> **Try it**
Please render every text line from the entries below as a Markdown table with the columns Row and Line, numbering the lines in order and skipping blank ones. Leave the pictures out of your answer.

BEGIN

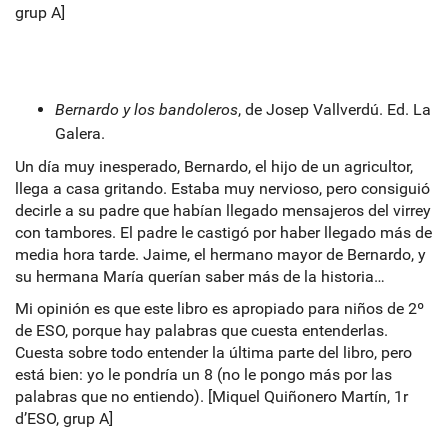
grup A]
Bernardo y los bandoleros
, de Josep Vallverdú. Ed. La
Galera.
Un día muy inesperado, Bernardo, el hijo de un agricultor,
llega a casa gritando. Estaba muy nervioso, pero consiguió
decirle a su padre que habían llegado mensajeros del virrey
con tambores. El padre le castigó por haber llegado más de
media hora tarde. Jaime, el hermano mayor de Bernardo, y
su hermana María querían saber más de la historia…
Mi opinión es que este libro es apropiado para niños de 2º
de ESO, porque hay palabras que cuesta entenderlas.
Cuesta sobre todo entender la última parte del libro, pero
está bien: yo le pondría un 8 (no le pongo más por las
palabras que no entiendo). [Miquel Quiñonero Martín, 1r
d’ESO, grup A]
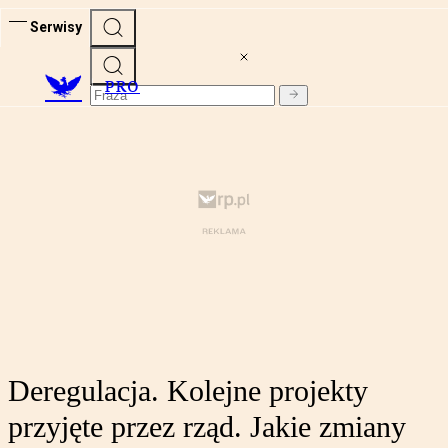
Serwisy
PRO
Deregulacja. Kolejne projekty
przyjęte przez rząd. Jakie zmiany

END

> **Solution for this exercise**
| Row | Line |
|---|---|
| 1 | grup A] |
| 2 | Bernardo y los bandoleros |
| 3 | , de Josep Vallverdú. Ed. La |
| 4 | Galera. |
| 5 | Un día muy inesperado, Bernardo, el hijo de un agricultor, |
| 6 | llega a casa gritando. Estaba muy nervioso, pero consiguió |
| 7 | decirle a su padre que habían llegado mensajeros del virrey |
| 8 | con tambores. El padre le castigó por haber llegado más de |
| 9 | media hora tarde. Jaime, el hermano mayor de Bernardo, y |
| 10 | su hermana María querían saber más de la historia… |
| 11 | Mi opinión es que este libro es apropiado para niños de 2º |
| 12 | de ESO, porque hay palabras que cuesta entenderlas. |
| 13 | Cuesta sobre todo entender la última parte del libro, pero |
| 14 | está bien: yo le pondría un 8 (no le pongo más por las |
| 15 | palabras que no entiendo). [Miquel Quiñonero Martín, 1r |
| 16 | d’ESO, grup A] |
| 17 | Serwisy |
| 18 | PRO |
| 19 | Deregulacja. Kolejne projekty |
| 20 | przyjęte przez rząd. Jakie zmiany |